*What you will do*. Reproduce the material below word for word, leaving out the pictures.

*Supplied records*.

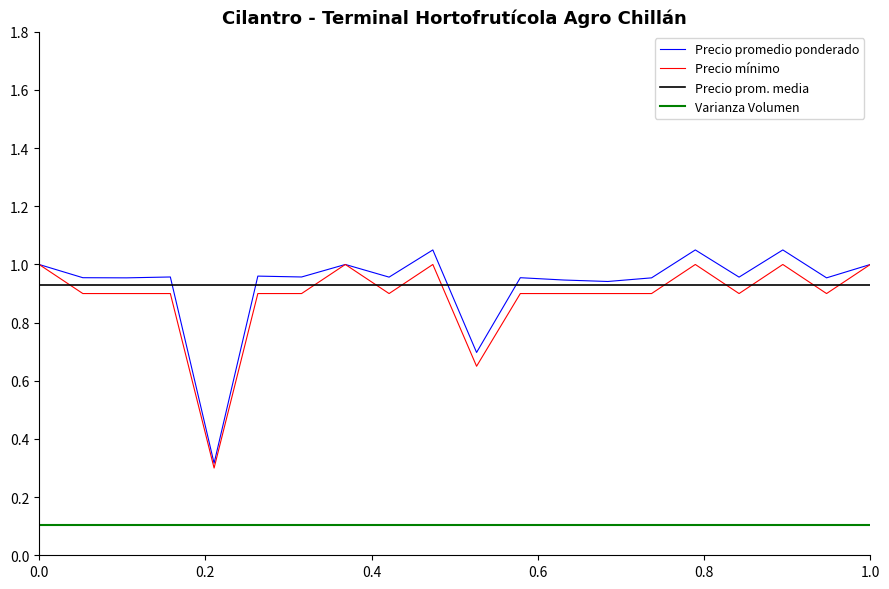

True or false: Varianza Volumen and Precio promedio ponderado intersect in this chart.

False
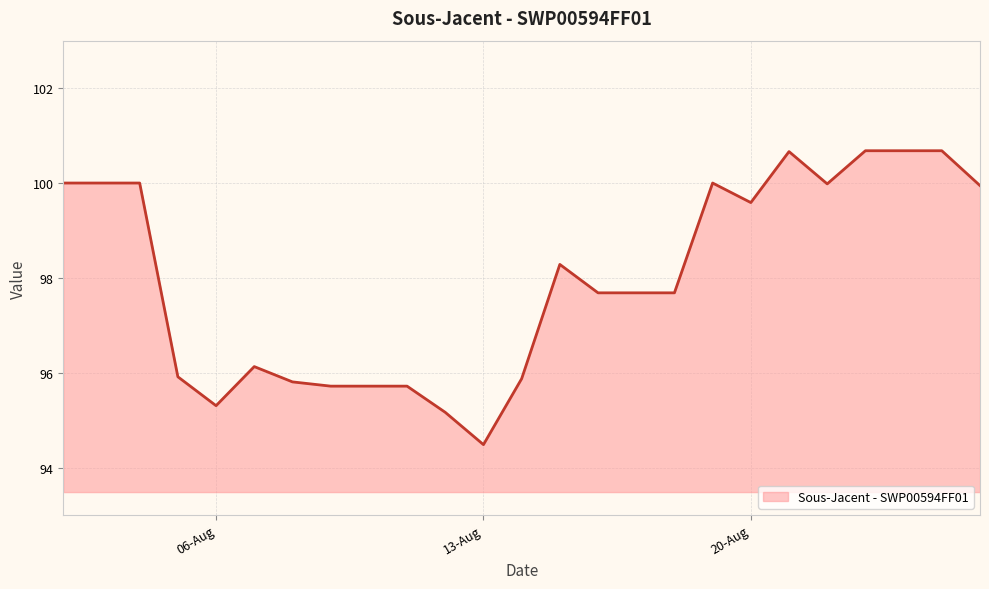

What is the minimum value shown in the chart?

94.5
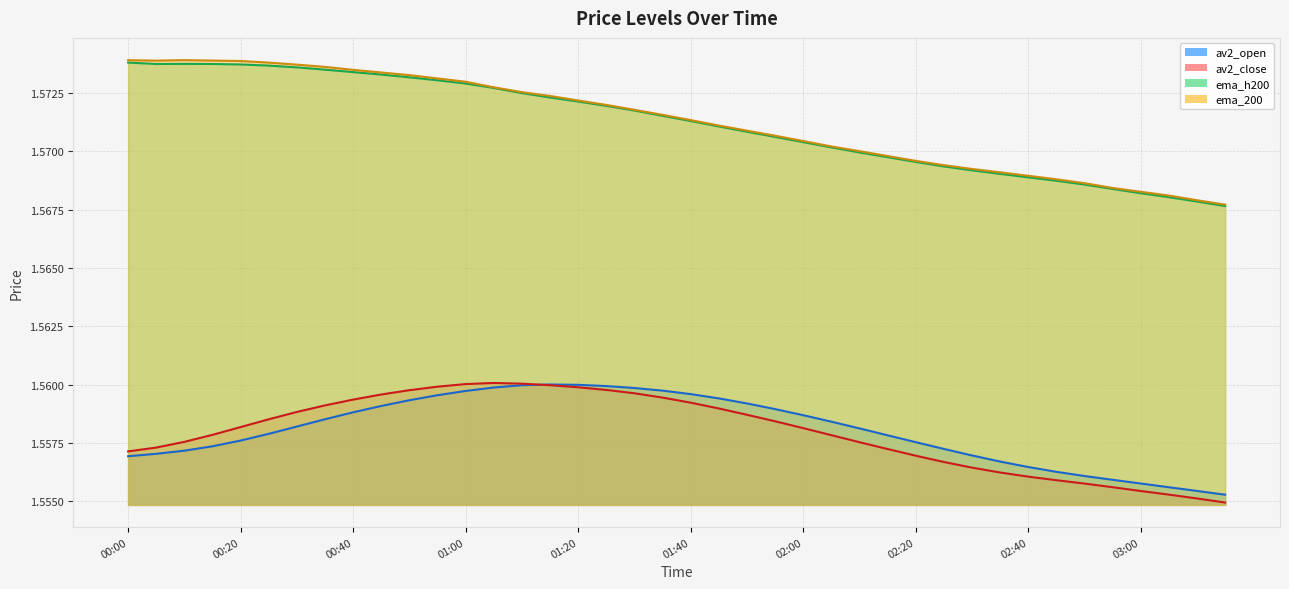

What position from the left is 02:55?

36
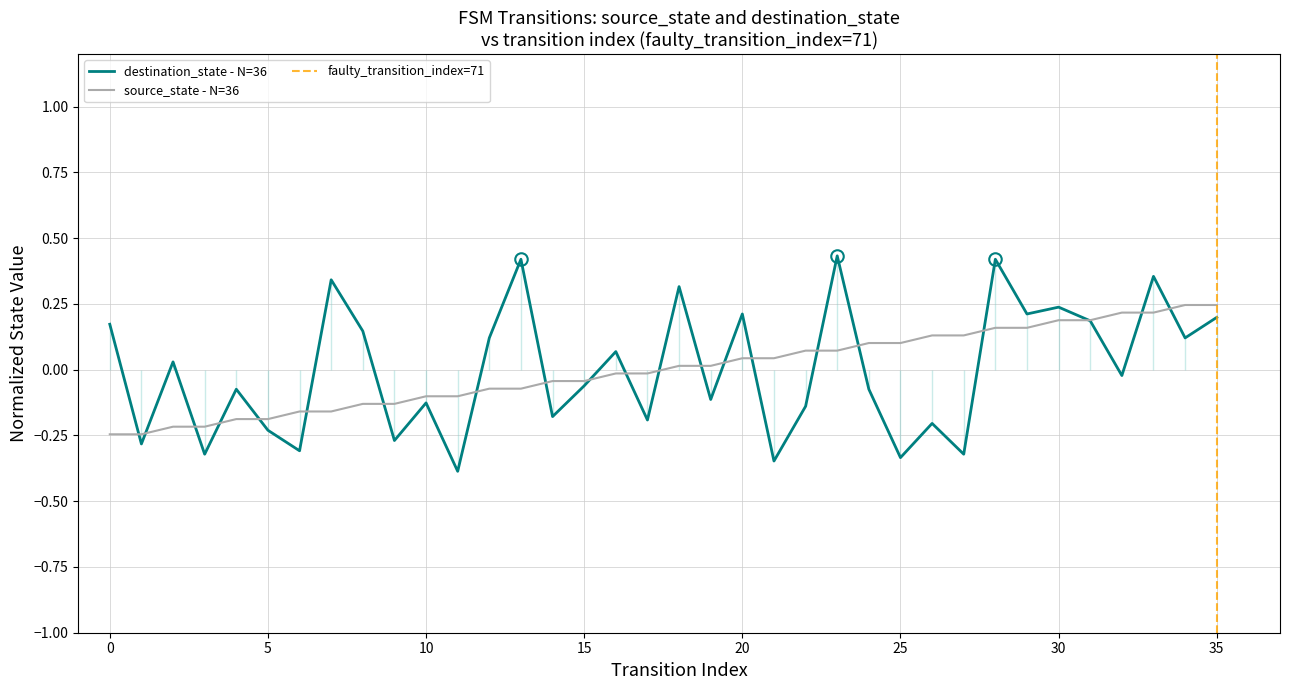

List the series in order of their overall mean, highest first.

destination_state, source_state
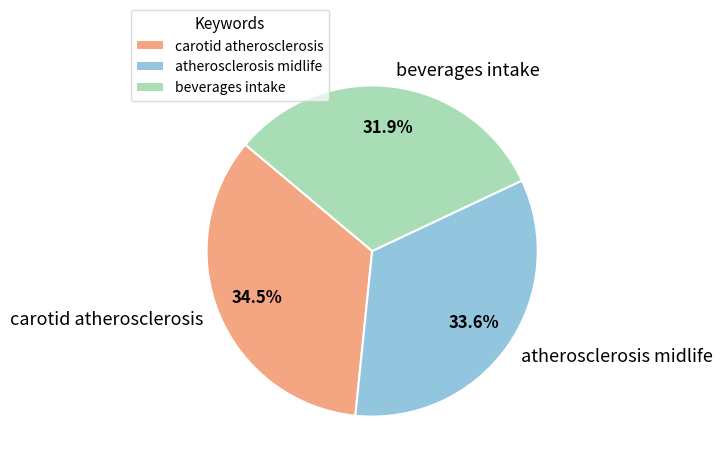

Which has a higher value, carotid atherosclerosis or atherosclerosis midlife?

carotid atherosclerosis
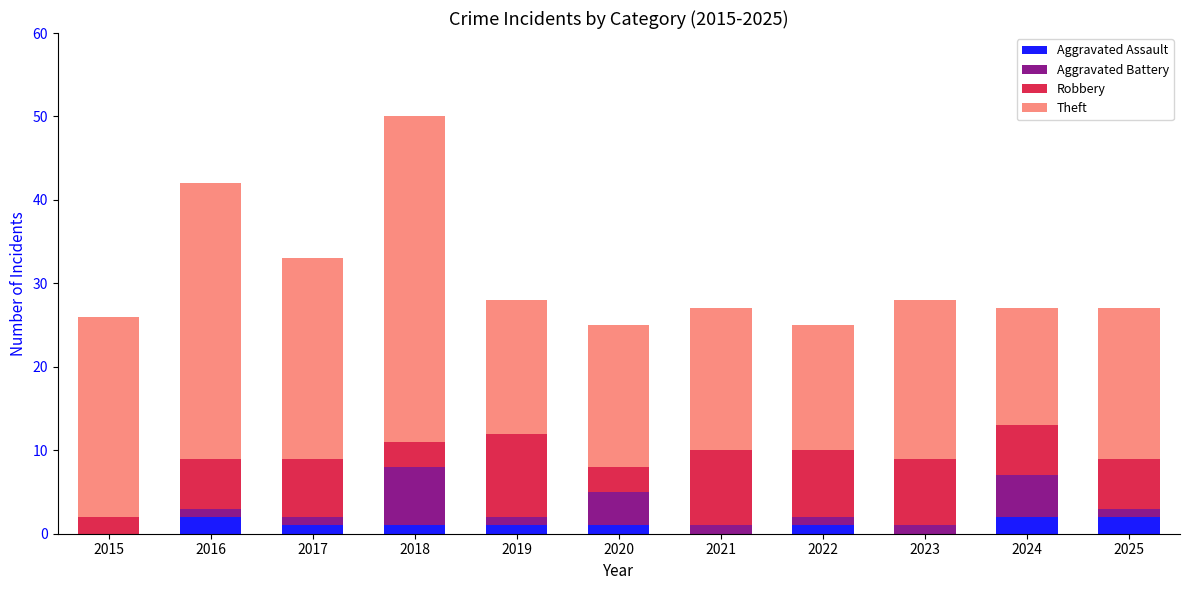

At which category is the sum across all series the highest?

2018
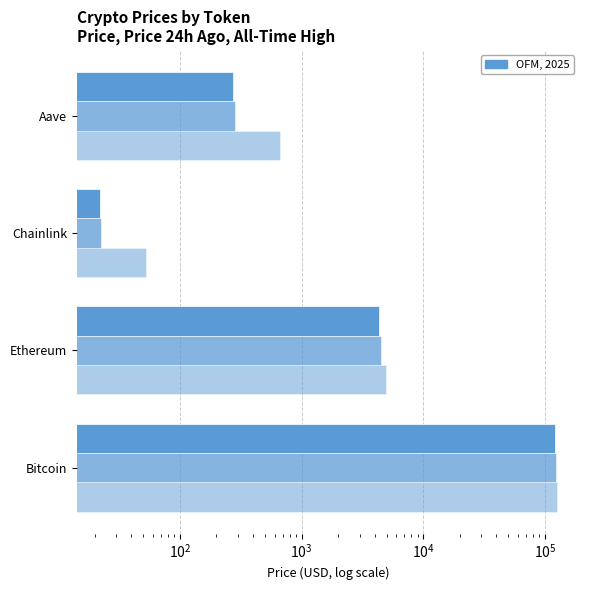

What is the sum of all allTimeHigh values?

131740.4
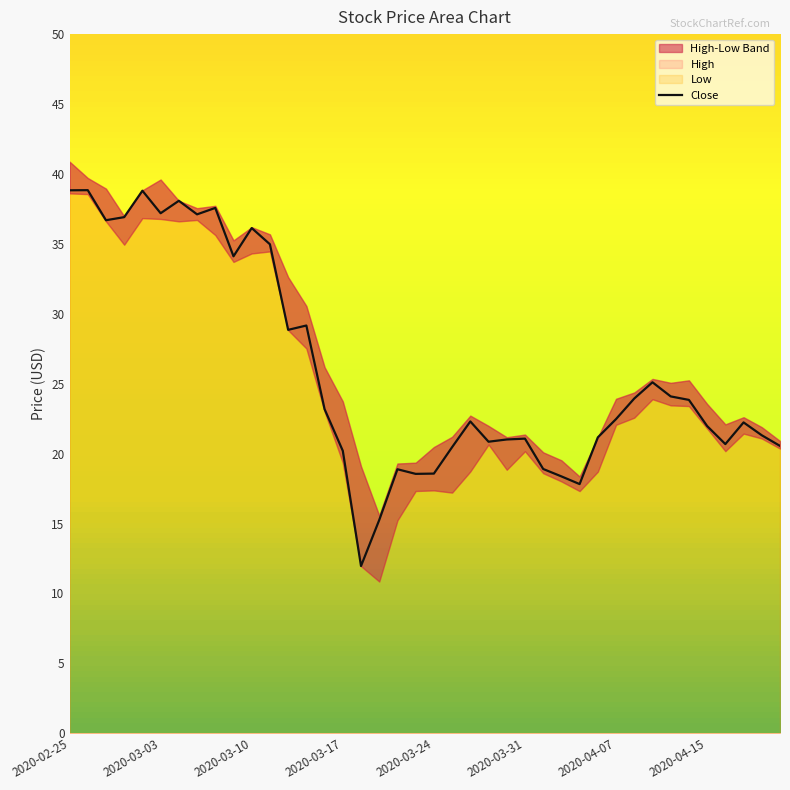

Reading left to right, list all the values displayed in this chart.

38.8	38.8	36.7	36.9	38.8	37.2	38.1	37.1	37.6	34.1	36.1	35.0	28.9	29.2	23.2	20.2	12.0	15.2	18.9	18.5	18.6	20.5	22.3	20.9	21.0	21.1	18.9	18.4	17.8	21.2	22.5	23.9	25.1	24.1	23.8	22.0	20.7	22.2	21.3	20.5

*Solution to the problem*.
True or false: Varianza Volumen and Precio promedio ponderado intersect in this chart.

False

What is the minimum value shown in the chart?

94.5

What position from the left is 02:55?

36

List the series in order of their overall mean, highest first.

destination_state, source_state

Which has a higher value, carotid atherosclerosis or atherosclerosis midlife?

carotid atherosclerosis

At which category is the sum across all series the highest?

2018

What is the sum of all allTimeHigh values?

131740.4

Reading left to right, list all the values displayed in this chart.

38.8	38.8	36.7	36.9	38.8	37.2	38.1	37.1	37.6	34.1	36.1	35.0	28.9	29.2	23.2	20.2	12.0	15.2	18.9	18.5	18.6	20.5	22.3	20.9	21.0	21.1	18.9	18.4	17.8	21.2	22.5	23.9	25.1	24.1	23.8	22.0	20.7	22.2	21.3	20.5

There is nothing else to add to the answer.